Könnte der Betrieb auf dem Sportplatz beeinträchtigt werden, wenn die künftigen Mieter des noch zu bauenden Neubaus an der Schnabelsmühle für mehr Lärmschutz klagen? Auf diese Frage von Robert Brüning (UWG) vorige Woche im Bauausschuss (die BM berichtete) hat jetzt die Bauherrin klar Stellung bezogen.

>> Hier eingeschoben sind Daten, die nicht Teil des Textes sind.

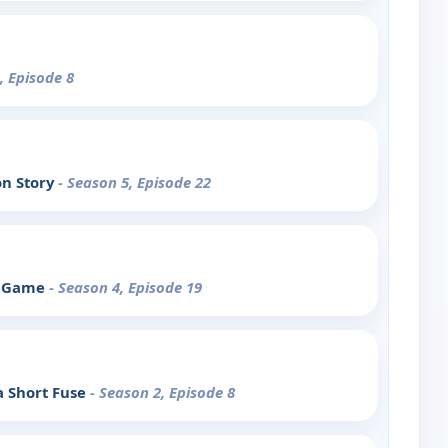
, Episode 8
on Story
- Season 5, Episode 22
he Game
- Season 4, Episode 19
a Short Fuse
- Season 2, Episode 8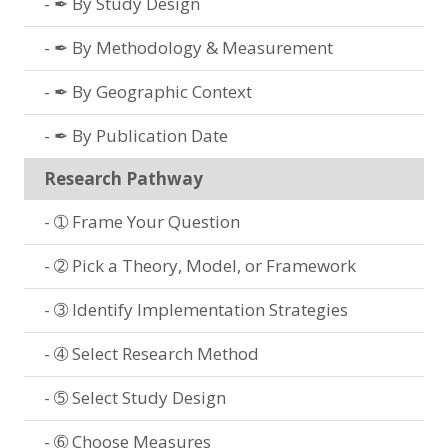
✒ By Study Design
✒ By Methodology & Measurement
✒ By Geographic Context
✒ By Publication Date
Research Pathway
➀ Frame Your Question
➁ Pick a Theory, Model, or Framework
➂ Identify Implementation Strategies
➃ Select Research Method
➄ Select Study Design
➅ Choose Measures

Ilse Schnabel kommt zu dem Schluss: "Meiner Meinung nach ist die Sorge unberechtigt, da es keine Beeinträchtigung geben wird." So hätten im früheren "Haus Hartmann", das inzwischen abgerissen ist, Menschen in den dortigen Wohnungen gelebt.

"Auch jetzt gibt es rund um den Sportplatz Anwohner, die die gute Lage eher zu schätzen wissen und den Sportbetrieb als positives Zeichen in der heutigen Zeit sehen", schreibt Schnabel in ihrer Stellungnahme. Viel schlimmer wäre hingegen eine viel befahrene Straße, die Tag und Nacht für Lärm sorge. Der Sportplatz-Betrieb sei schließlich nur zeitweise.

Die Schnabelsmühle sei ein Mischgebiet, in dem auch gewohnt werde. "Die Anbindung an die Innenstadt ist durch den Fahrradweg und den Bürgerbus optimal, die Wupper-Vorsperre als Naherholungsgebiet liegt direkt vor der Haustür", argumentiert die Bauherrin. Dies wüssten auch die interessierten zukünftigen Mieter zu schätzen. Viele seien aus der Umgebung und sähen den Sportplatz keinesfalls als Beeinträchtigung, sondern in ihm eher den Vorteil, in diesem Wohngebiet bleiben zu können.

"Bei dem Neubau werde ich selbstverständlich Wert auf optimale Dämmung und Fenster legen, die den bestmöglichen Schutz vor Lärm bieten", betont Ilse Schnabel. "Daher gibt es keinen Grund für die Vereine, sich Sorgen über eine Beeinträchtigung des Spielbetriebes zu machen."